Und nun zu etwas ganz anderem, auch wenn es derzeit vielen Menschen ganz weit weg erscheinen mag. Aber – selbst wenn es manche nicht glauben mögen – wird und muss es in der Weltgeschichte für alle Zeit mehr Raum einnehmen als die Corona-Krise, so beängstigend sie auch ist: Vor 75 Jahren endete für Bremen der Zweite Weltkrieg.

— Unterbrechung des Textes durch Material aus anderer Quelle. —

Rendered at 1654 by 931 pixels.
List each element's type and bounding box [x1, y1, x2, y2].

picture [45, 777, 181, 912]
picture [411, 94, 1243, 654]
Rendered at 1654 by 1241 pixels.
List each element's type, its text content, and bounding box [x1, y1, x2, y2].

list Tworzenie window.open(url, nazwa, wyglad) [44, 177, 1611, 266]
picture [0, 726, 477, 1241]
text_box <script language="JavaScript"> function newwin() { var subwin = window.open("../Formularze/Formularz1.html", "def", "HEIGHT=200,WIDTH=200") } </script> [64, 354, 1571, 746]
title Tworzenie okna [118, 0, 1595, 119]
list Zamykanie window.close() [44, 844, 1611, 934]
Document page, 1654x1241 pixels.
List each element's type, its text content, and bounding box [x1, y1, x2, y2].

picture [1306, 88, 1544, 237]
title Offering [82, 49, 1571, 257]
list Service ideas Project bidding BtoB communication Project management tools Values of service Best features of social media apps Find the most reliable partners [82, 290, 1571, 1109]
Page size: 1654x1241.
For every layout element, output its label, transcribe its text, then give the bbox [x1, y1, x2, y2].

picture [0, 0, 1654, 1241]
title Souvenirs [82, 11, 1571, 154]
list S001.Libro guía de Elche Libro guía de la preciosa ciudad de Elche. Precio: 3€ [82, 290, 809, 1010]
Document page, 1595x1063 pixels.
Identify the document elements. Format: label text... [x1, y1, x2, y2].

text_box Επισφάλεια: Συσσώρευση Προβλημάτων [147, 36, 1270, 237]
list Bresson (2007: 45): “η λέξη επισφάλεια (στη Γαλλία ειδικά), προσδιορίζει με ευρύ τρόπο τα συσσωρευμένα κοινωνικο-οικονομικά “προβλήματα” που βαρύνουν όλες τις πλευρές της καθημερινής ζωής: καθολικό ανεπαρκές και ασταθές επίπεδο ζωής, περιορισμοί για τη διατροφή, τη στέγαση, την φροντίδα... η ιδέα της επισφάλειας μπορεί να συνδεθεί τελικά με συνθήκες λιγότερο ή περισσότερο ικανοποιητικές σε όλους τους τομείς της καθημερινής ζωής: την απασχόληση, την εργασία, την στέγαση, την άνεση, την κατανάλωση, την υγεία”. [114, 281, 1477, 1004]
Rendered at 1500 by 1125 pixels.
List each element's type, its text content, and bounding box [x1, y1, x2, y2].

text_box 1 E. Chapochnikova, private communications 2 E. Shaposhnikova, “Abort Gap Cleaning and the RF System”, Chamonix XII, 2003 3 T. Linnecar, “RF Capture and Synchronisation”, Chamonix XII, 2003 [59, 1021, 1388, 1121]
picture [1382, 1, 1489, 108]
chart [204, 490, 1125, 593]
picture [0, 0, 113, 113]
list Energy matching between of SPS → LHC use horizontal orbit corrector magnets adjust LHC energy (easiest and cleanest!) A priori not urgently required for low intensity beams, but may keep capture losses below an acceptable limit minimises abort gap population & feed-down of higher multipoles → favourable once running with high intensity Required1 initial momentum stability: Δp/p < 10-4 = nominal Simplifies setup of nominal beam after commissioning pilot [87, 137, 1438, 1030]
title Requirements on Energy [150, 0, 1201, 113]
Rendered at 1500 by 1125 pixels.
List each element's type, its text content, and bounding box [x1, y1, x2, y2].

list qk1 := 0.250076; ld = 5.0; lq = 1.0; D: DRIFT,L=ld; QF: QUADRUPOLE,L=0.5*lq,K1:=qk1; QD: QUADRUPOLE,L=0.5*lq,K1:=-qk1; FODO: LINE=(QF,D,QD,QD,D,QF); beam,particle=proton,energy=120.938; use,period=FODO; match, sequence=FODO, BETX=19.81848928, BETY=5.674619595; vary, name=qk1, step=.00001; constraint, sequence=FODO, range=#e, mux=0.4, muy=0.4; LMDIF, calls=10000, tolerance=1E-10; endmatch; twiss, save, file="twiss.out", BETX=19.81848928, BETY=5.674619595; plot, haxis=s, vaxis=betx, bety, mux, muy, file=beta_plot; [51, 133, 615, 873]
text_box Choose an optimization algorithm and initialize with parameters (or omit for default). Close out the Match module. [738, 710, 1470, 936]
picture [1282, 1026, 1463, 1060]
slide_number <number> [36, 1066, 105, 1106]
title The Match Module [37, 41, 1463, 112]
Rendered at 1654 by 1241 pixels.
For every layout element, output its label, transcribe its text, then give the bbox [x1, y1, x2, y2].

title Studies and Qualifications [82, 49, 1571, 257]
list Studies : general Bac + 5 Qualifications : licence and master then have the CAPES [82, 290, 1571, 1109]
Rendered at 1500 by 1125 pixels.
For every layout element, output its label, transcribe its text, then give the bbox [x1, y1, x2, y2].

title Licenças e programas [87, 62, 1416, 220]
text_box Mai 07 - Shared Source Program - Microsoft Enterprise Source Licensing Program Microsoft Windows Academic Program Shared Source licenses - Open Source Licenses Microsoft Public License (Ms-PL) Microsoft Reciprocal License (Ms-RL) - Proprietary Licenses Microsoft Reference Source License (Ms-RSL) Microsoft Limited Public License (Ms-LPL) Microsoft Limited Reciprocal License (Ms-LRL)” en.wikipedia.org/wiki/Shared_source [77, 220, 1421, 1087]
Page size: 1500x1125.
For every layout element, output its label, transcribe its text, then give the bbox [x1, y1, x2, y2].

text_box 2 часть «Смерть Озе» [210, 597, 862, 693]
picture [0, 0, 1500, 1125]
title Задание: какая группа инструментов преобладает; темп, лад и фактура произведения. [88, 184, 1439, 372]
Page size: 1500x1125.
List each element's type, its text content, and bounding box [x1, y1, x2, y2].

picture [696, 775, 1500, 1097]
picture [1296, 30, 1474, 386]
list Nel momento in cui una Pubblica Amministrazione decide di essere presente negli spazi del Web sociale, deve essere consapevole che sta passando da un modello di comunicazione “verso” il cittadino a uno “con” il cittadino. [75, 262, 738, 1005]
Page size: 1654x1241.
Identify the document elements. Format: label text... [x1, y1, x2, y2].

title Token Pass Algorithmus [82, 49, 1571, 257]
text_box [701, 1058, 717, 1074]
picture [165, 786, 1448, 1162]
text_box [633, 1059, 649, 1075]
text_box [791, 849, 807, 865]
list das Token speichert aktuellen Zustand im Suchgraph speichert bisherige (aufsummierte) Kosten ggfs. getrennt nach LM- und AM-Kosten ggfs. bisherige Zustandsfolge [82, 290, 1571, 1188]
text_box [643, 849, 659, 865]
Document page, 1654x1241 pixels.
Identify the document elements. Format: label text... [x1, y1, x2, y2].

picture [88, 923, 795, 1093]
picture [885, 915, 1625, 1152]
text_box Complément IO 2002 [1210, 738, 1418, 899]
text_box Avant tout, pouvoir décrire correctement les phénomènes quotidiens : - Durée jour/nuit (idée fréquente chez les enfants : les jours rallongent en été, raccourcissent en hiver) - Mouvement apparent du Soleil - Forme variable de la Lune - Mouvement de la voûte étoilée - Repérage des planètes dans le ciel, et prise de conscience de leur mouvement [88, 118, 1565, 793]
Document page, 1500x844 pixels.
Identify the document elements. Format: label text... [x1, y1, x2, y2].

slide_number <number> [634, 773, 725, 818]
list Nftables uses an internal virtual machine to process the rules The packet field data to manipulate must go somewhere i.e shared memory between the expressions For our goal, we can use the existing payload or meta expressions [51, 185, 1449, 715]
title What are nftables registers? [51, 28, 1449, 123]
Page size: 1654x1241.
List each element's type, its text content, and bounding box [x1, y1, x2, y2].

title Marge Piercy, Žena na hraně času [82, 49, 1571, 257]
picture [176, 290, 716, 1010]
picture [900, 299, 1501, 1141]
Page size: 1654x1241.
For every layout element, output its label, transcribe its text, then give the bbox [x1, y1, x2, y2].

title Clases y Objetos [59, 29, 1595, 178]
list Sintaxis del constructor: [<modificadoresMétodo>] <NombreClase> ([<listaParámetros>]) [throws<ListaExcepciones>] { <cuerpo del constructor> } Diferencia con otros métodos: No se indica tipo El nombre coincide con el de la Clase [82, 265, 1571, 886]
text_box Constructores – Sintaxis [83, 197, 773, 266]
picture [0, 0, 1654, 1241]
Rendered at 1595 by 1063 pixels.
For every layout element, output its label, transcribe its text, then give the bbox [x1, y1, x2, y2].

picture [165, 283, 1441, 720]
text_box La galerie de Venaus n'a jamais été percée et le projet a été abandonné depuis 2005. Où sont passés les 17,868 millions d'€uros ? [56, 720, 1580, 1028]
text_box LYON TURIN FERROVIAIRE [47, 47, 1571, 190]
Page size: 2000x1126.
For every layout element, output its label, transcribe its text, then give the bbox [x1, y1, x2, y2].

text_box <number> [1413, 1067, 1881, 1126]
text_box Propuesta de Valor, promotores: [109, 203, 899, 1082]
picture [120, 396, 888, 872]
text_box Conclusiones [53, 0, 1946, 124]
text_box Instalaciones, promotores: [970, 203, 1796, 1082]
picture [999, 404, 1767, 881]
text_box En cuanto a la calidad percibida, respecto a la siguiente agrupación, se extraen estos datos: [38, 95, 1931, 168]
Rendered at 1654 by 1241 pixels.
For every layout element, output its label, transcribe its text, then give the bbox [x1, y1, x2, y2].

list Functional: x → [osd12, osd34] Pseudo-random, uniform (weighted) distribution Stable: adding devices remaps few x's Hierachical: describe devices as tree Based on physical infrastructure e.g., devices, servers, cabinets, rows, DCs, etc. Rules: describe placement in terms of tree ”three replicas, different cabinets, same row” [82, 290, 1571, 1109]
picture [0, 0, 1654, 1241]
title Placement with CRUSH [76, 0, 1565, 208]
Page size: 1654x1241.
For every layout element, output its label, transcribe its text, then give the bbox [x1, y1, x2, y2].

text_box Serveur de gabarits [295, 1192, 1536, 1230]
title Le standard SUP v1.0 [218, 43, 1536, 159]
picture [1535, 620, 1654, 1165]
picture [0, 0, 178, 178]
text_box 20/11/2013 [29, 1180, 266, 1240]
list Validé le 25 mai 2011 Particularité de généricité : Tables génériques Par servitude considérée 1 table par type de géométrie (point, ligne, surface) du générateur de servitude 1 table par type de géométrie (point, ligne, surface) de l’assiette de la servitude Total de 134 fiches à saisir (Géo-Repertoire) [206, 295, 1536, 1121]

Das Bild, das die Stadt bot, war – in jeder Weise – verheerend. 173 Mal war Bremen das Ziel von Luftangriffen der Alliierten gewesen, mehr als 5500 Tonnen Bomben wurden abgeworfen, Tausende Menschen starben, fast 60 Prozent der Gebäude wurden zerstört. Die Stadt lag über weite Teile in Schutt und Asche. Hunderte Juden, Oppositionelle, Homosexuelle, Sinti und Roma waren deportiert und ermordet, unzählige Menschen denunziert, eingesperrt, gefoltert worden. Väter, Söhne, Brüder, Ehemänner waren gefallen, verletzt, verstümmelt, in Gefangenschaft. Die Bevölkerung war zermürbt, abgestumpft, verunsichert und verängstigt, die Not und das Elend waren groß.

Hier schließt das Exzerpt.